IMPORTANCE Cell type-dependent patterns of neutralization describe a differential capacity of antibodies to inhibit virus infection when assayed on multiple cellular substrates. In this study, we established a link between antibodies that neutralize infection in a cell type-dependent fashion and those sensitive to the maturation state of the flavivirus virion. We demonstrated that cell type-dependent neutralization reflects a differential capacity to measure neutralization of viruses that are incompletely mature. Partially mature virions that most efficiently bind maturation state-sensitive antibodies are poorly represented by assays typically used in support of flavivirus vaccine development. The selection of cellular substrate for neutralization assays may significantly impact evaluation of the neutralization potency of the polyclonal response. These data suggest that current assays do not adequately capture the full complexity of the neutralizing antibody response and may hinder the identification of correlates of protection following flavivirus vaccination.

INTRODUCTION

Flaviviruses are a group of single-stranded RNA viruses responsible for considerable annual mortality and morbidity. These viruses are responsible for a variety of severe diseases in humans that include encephalitis, hemorrhage, and shock. Members of this genus that significantly impact global health include yellow fever virus (YFV), dengue virus (DENV), Japanese encephalitis virus (JEV), and West Nile virus (WNV) (1). Many flaviviruses are emerging pathogens. WNV was first observed in the Western Hemisphere in the summer of 1999 and has since spread throughout the United States and into Canada and Central America. While WNV is now endemic in the United States, under favorable conditions, the potential exists for intense localized outbreaks associated with significant mortality (2, 3). More globally, DENV has spread extensively across tropical and subtropical regions during the last ∼80 years. Roughly one-third of the global population now lives in a region with endemic DENV; up to 390 million DENV infections occur each year (4). Fortunately, vaccines have proven to be effective at controlling flaviviruses. Vaccines against YFV, JEV, and tick-borne encephalitis viruses (TBEV) have been used extensively (57). In each instance, neutralizing antibodies have been established as a correlate of protection (810).

Flaviviruses are spherical particles composed of three viral proteins (capsid, premembrane [prM], and envelope [E]), a host-derived lipid membrane, and an ∼11-kb RNA genome of positive-sense polarity (11). On newly synthesized virions, viral E proteins are incorporated into the virus particle as 60 heterotrimeric complexes with the prM protein (12). The function of prM on immature virions is to prevent adventitious fusion of the virus particle during egress from infected cells (13). Cleavage of prM is the defining event of the virion maturation process (reviewed in reference 14). Genetic studies demonstrate that cleavage of at least some prM during transit through acidic compartments of the cellular secretory pathway is required for the production of infectious virions (15). In contrast to the “spiky” appearance of immature virions, mature virus particles released from cells are relatively smooth. The 180 copies of E protein on mature virions exist as antiparallel dimers that lay flat against the surface of the virus particle (16). Several lines of evidence indicate that the virion maturation process may be quite inefficient, resulting in the generation of infectious partially mature virus particles with structural features of both mature and immature virions (reviewed in reference 14).

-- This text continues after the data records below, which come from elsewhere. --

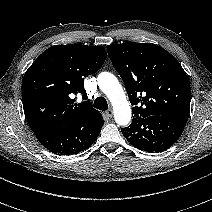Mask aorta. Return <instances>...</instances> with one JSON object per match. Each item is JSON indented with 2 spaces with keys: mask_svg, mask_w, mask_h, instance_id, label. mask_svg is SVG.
<instances>
[{
  "mask_svg": "<svg viewBox=\"0 0 212 212\" xmlns=\"http://www.w3.org/2000/svg\"><path fill=\"white\" fill-rule=\"evenodd\" d=\"M100 90L110 100L114 119L120 126H126L130 123L132 112L127 101L124 90L115 75L109 72H102L97 77Z\"/></svg>",
  "mask_w": 212,
  "mask_h": 212,
  "instance_id": "1",
  "label": "aorta"
}]
</instances>
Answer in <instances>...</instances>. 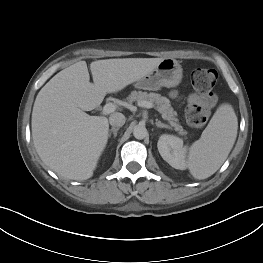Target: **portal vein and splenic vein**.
Returning <instances> with one entry per match:
<instances>
[{
    "label": "portal vein and splenic vein",
    "instance_id": "obj_1",
    "mask_svg": "<svg viewBox=\"0 0 263 263\" xmlns=\"http://www.w3.org/2000/svg\"><path fill=\"white\" fill-rule=\"evenodd\" d=\"M139 106L150 109V108L154 107V104L152 102H150V101H142V102L139 103ZM116 108H117V106L114 103H107L103 107L102 113L104 115L110 114V113L114 112L116 110Z\"/></svg>",
    "mask_w": 263,
    "mask_h": 263
}]
</instances>
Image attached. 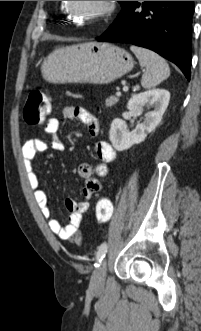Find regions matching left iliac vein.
Here are the masks:
<instances>
[{"instance_id":"obj_1","label":"left iliac vein","mask_w":201,"mask_h":331,"mask_svg":"<svg viewBox=\"0 0 201 331\" xmlns=\"http://www.w3.org/2000/svg\"><path fill=\"white\" fill-rule=\"evenodd\" d=\"M107 274L106 259L100 262V266L94 271L90 280V289L92 291L100 290L104 287Z\"/></svg>"}]
</instances>
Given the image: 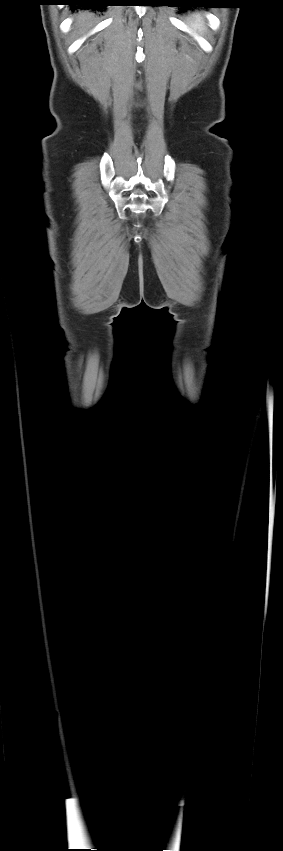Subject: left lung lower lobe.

Antibodies play an important role in the immune control of flavivirus infections via several mechanisms that include the direct neutralization of virus infectivity. The E protein is the principal target of neutralizing antibodies (17). The E protein ectodomain is composed of three structurally distinct domains connected by flexible hinges: a central domain I (DI) that is connected on one side to an elongated domain II (DII) containing a hydrophobic fusion loop (fl) and on the other side to domain III (DIII). DIII is an immunoglobulin-like fold structure hypothesized to participate in interactions with cellular factors (18). Neutralizing antibodies have been identified that bind all three domains of the E protein and may interfere with infection at several distinct steps of the virus entry process, including blocking virus attachment or viral membrane fusion (1921). Antibodies that recognize prM protein have also been identified but are typically characterized by low neutralizing activity (2224).

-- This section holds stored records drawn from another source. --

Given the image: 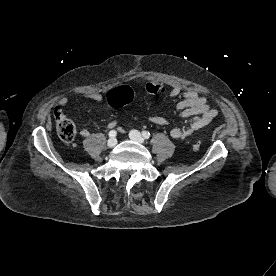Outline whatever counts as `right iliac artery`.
Segmentation results:
<instances>
[{
    "label": "right iliac artery",
    "instance_id": "1",
    "mask_svg": "<svg viewBox=\"0 0 276 276\" xmlns=\"http://www.w3.org/2000/svg\"><path fill=\"white\" fill-rule=\"evenodd\" d=\"M117 135V132L115 130H111L109 132V137H115Z\"/></svg>",
    "mask_w": 276,
    "mask_h": 276
}]
</instances>
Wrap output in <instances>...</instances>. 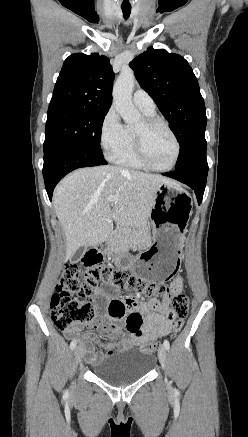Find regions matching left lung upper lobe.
<instances>
[{
    "label": "left lung upper lobe",
    "instance_id": "left-lung-upper-lobe-1",
    "mask_svg": "<svg viewBox=\"0 0 248 437\" xmlns=\"http://www.w3.org/2000/svg\"><path fill=\"white\" fill-rule=\"evenodd\" d=\"M129 65L170 123L180 144L176 168L183 166L207 146L206 109L192 68L182 56L153 48Z\"/></svg>",
    "mask_w": 248,
    "mask_h": 437
}]
</instances>
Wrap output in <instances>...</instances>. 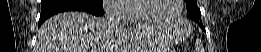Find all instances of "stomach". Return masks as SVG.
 I'll use <instances>...</instances> for the list:
<instances>
[{
    "instance_id": "stomach-1",
    "label": "stomach",
    "mask_w": 261,
    "mask_h": 52,
    "mask_svg": "<svg viewBox=\"0 0 261 52\" xmlns=\"http://www.w3.org/2000/svg\"><path fill=\"white\" fill-rule=\"evenodd\" d=\"M149 30L156 31L149 36L147 43L145 44V52H169L168 47L162 43V36L159 34L158 29L146 26Z\"/></svg>"
}]
</instances>
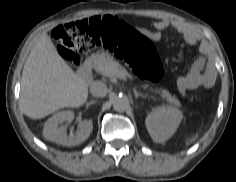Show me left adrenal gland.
<instances>
[{
    "mask_svg": "<svg viewBox=\"0 0 236 182\" xmlns=\"http://www.w3.org/2000/svg\"><path fill=\"white\" fill-rule=\"evenodd\" d=\"M133 92H134V95H135V99H138L139 97L145 98V97L148 96L147 94L138 93L135 88L133 89Z\"/></svg>",
    "mask_w": 236,
    "mask_h": 182,
    "instance_id": "1",
    "label": "left adrenal gland"
}]
</instances>
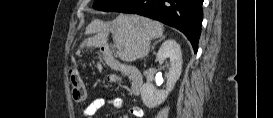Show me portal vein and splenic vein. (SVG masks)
<instances>
[{"label":"portal vein and splenic vein","instance_id":"18ae733b","mask_svg":"<svg viewBox=\"0 0 273 118\" xmlns=\"http://www.w3.org/2000/svg\"><path fill=\"white\" fill-rule=\"evenodd\" d=\"M115 46L117 47L118 50H122V46L120 44L116 43Z\"/></svg>","mask_w":273,"mask_h":118}]
</instances>
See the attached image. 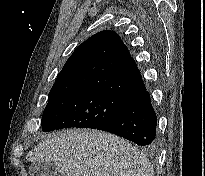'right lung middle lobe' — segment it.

Assays that measure antibody-mediated neutralization are designed to capture the outcome of antibody occupancy of the virion. Virus neutralization is thought to occur once an individual virion is bound by a critical number of antibodies. The extent of virion maturation is one factor shown to govern how many antibodies bind the virion at a given concentration of antibody (25). In several instances, the results of neutralization assays have been shown to vary when the assays are performed on multiple cellular substrates (2632). Interest in cell type-dependent patterns of neutralization is heightened by results of the first large-scale phase IIb clinical study of a tetravalent DENV vaccine (33). This live-attenuated vaccine was shown to elicit only modest protection when administered in dengue-experienced populations (34). Curiously, and in contrast to experience with other flavivirus vaccines, protection did not appear to correlate with neutralizing antibody titers as measured by a plaque reduction neutralization test (PRNT) using Vero cells. In this study, we detail the mechanism of cell type-dependent neutralization of flaviviruses and its significance for measuring the antibody response to vaccination.

MATERIALS AND METHODS

Immune sera from recipients of candidate flavivirus vaccines.

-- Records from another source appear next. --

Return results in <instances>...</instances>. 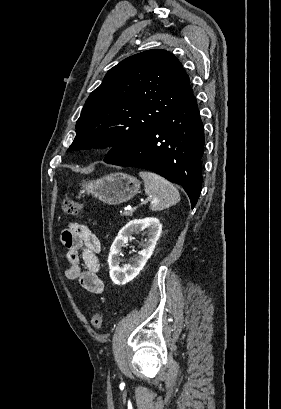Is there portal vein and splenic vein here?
<instances>
[{
	"label": "portal vein and splenic vein",
	"mask_w": 281,
	"mask_h": 409,
	"mask_svg": "<svg viewBox=\"0 0 281 409\" xmlns=\"http://www.w3.org/2000/svg\"><path fill=\"white\" fill-rule=\"evenodd\" d=\"M140 200H145L144 197H141ZM125 216L126 217H131L132 213L130 212V210L126 207V209L124 210Z\"/></svg>",
	"instance_id": "portal-vein-and-splenic-vein-1"
}]
</instances>
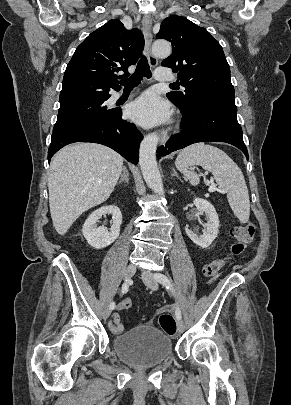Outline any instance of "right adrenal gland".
Segmentation results:
<instances>
[{"label":"right adrenal gland","instance_id":"1","mask_svg":"<svg viewBox=\"0 0 291 405\" xmlns=\"http://www.w3.org/2000/svg\"><path fill=\"white\" fill-rule=\"evenodd\" d=\"M122 171L123 172L121 174V177H120V180L118 181V183L126 182L128 184L129 183V172L125 166H123Z\"/></svg>","mask_w":291,"mask_h":405}]
</instances>
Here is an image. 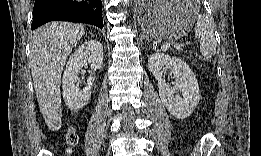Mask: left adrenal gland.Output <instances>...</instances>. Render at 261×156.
Instances as JSON below:
<instances>
[{
  "label": "left adrenal gland",
  "mask_w": 261,
  "mask_h": 156,
  "mask_svg": "<svg viewBox=\"0 0 261 156\" xmlns=\"http://www.w3.org/2000/svg\"><path fill=\"white\" fill-rule=\"evenodd\" d=\"M146 38V40L148 41V39H147V37L145 36V35H143L142 37H141V40H143V39H145Z\"/></svg>",
  "instance_id": "obj_1"
}]
</instances>
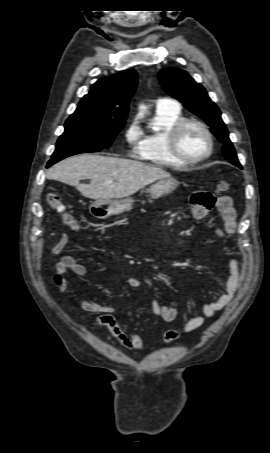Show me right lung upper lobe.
I'll use <instances>...</instances> for the list:
<instances>
[{"label": "right lung upper lobe", "instance_id": "cb5924a9", "mask_svg": "<svg viewBox=\"0 0 270 453\" xmlns=\"http://www.w3.org/2000/svg\"><path fill=\"white\" fill-rule=\"evenodd\" d=\"M137 72L125 70L99 79L79 102L70 116H94L117 123H124L129 100L135 92Z\"/></svg>", "mask_w": 270, "mask_h": 453}]
</instances>
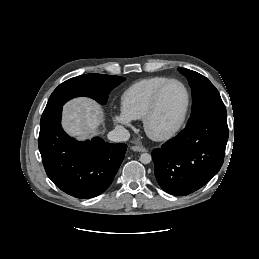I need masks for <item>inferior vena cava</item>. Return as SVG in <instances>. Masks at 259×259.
Masks as SVG:
<instances>
[{
	"label": "inferior vena cava",
	"instance_id": "602c4592",
	"mask_svg": "<svg viewBox=\"0 0 259 259\" xmlns=\"http://www.w3.org/2000/svg\"><path fill=\"white\" fill-rule=\"evenodd\" d=\"M107 137L110 141L122 142L130 138V133L123 126H116L114 130L108 133Z\"/></svg>",
	"mask_w": 259,
	"mask_h": 259
}]
</instances>
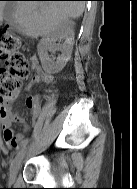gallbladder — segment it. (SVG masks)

Sera from volunteers of phase I studies of candidate monovalent DENV serotype 1 (DENV1) (35) or DENV2 (36) vaccines were obtained for study. Clinical studies were conducted at the Center for Immunization, Johns Hopkins Bloomberg School of Public Health, under an investigational new-drug application reviewed by the U.S. Food and Drug Administration. The clinical protocol and consent forms were reviewed and approved by the NIAID Regulatory Compliance and Human Subjects Protection Branch, the NIAID Data Safety Monitoring Board, the Western Institutional Review Board, and the Johns Hopkins University Institutional Biosafety Committee (ClinicalTrials.gov identifiers NCT00473135 and NCT00920517).

Sera from recipients of a candidate WNV DNA vaccine were obtained for use in neutralization studies. A phase I single-site, open-label clinical study (NCT00106769) to evaluate the safety and tolerability of a recombinant nucleic acid vaccine has been described previously (37). The protocol and conduct of the clinical research adhered to the experimental guidelines of the U.S. Department of Health and Human Services and was approved by the NIAID Intramural Institutional Review Board. Sera from 12 subjects collected at 12 weeks after the final vaccination were selected for study because they were shown previously to exhibit patterns of neutralization sensitive to the maturation state of the virion (25).

For all three clinical studies, written informed consent was obtained from each participant in accordance with the Code of Federal Regulations (21 CFR 50) and International Conference on Harmonisation Guidelines for Good Clinical Practice (ICH E6).

Cell lines.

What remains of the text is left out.